DOCUMENT SECTION:
____________________

1003 Intermediate

Map and Fold on Trees

Functional Programming

Tutorial

The Problem

Implement map_tree and fold_tree as fundamental higher-order operations on binary trees, then derive size, depth, sum, preorder, and inorder from fold_tree alone.

🎯 Learning Outcomes

• Understand the tree catamorphism: fold_tree captures the full recursive structure of a tree, replacing Leaf with the identity and Node with a combining function

• Derive common tree operations from a single fold without writing separate recursions

• See how map_tree preserves tree shape while transforming values — the tree functor

Code Example

#![allow(clippy::all)]
//! Map and Fold on Trees
//! See example.ml for OCaml reference

#[derive(Debug, Clone, PartialEq)]
pub enum Tree<T> {
    Leaf,
    Node(T, Box<Tree<T>>, Box<Tree<T>>),
}

/// Apply `f` to every node value, producing a new tree of the same shape.
/// Mirrors OCaml's `let rec map_tree f = function | Leaf -> Leaf | Node(v,l,r) -> Node(f v, ...)`.
pub fn map_tree<T, U, F: Fn(T) -> U>(tree: Tree<T>, f: &F) -> Tree<U> {
    match tree {
        Tree::Leaf => Tree::Leaf,
        Tree::Node(v, l, r) => Tree::Node(
            f(v),
            Box::new(map_tree(*l, f)),
            Box::new(map_tree(*r, f)),
        ),
    }
}

/// Structural fold: reduce a tree to a single value by combining each node's value
/// with the results of folding its two subtrees.

____________________

EXERCISE AIM:
Pick up the Rust tutorial on mapping and folding binary trees where it stops, and carry it further. The data after this point comes from a separate source.

____________________

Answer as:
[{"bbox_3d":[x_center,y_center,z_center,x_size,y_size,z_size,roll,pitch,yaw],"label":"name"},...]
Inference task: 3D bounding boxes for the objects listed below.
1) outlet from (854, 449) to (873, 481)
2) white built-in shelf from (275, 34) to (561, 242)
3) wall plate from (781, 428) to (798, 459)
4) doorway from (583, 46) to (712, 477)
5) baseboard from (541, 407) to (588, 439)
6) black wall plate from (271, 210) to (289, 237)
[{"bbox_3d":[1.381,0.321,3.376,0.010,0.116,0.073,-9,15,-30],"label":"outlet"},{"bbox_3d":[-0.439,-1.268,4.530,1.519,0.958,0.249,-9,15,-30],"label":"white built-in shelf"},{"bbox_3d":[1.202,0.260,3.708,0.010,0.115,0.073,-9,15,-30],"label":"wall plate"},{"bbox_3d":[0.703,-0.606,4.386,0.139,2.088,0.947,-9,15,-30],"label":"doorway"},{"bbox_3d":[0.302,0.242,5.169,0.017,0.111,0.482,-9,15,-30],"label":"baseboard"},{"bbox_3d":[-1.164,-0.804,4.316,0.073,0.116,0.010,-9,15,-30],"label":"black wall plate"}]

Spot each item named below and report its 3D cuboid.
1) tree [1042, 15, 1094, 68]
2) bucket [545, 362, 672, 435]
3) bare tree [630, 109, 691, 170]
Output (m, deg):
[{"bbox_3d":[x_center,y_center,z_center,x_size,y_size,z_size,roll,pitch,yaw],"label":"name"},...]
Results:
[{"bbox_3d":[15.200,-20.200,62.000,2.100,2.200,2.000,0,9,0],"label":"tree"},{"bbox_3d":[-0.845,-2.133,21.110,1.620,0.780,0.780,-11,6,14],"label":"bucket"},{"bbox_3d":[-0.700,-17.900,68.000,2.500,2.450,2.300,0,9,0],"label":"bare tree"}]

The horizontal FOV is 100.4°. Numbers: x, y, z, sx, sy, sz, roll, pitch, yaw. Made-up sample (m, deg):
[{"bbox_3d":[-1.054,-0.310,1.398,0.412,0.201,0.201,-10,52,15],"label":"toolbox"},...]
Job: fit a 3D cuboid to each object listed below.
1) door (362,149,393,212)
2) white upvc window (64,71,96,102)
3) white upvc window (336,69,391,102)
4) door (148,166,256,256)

____________________

RESULT OF THE EXERCISE:
/// `f(v, left_result, right_result)` — both subtrees fold with the same initial `acc`.
pub fn fold_tree<T, U, F>(tree: Tree<T>, acc: U, f: &F) -> U
where
    F: Fn(T, U, U) -> U,
    U: Clone,
{
    match tree {
        Tree::Leaf => acc,
        Tree::Node(v, l, r) => {
            let l_result = fold_tree(*l, acc.clone(), f);
            let r_result = fold_tree(*r, acc, f);
            f(v, l_result, r_result)
        }
    }
}

pub fn size<T>(tree: Tree<T>) -> usize {
    fold_tree(tree, 0usize, &|_, l, r| 1 + l + r)
}

pub fn depth<T>(tree: Tree<T>) -> usize {
    fold_tree(tree, 0usize, &|_, l, r| 1 + l.max(r))
}

pub fn sum(tree: Tree<i32>) -> i32 {
    fold_tree(tree, 0i32, &|v, l, r| v + l + r)
}

pub fn preorder<T: Clone>(tree: Tree<T>) -> Vec<T> {
    fold_tree(tree, vec![], &|v, l, r| {
        let mut result = vec![v];
        result.extend(l);
        result.extend(r);
        result
    })
}

pub fn inorder<T: Clone>(tree: Tree<T>) -> Vec<T> {
    fold_tree(tree, vec![], &|v, l, r| {
        let mut result = l;
        result.push(v);
        result.extend(r);
        result
    })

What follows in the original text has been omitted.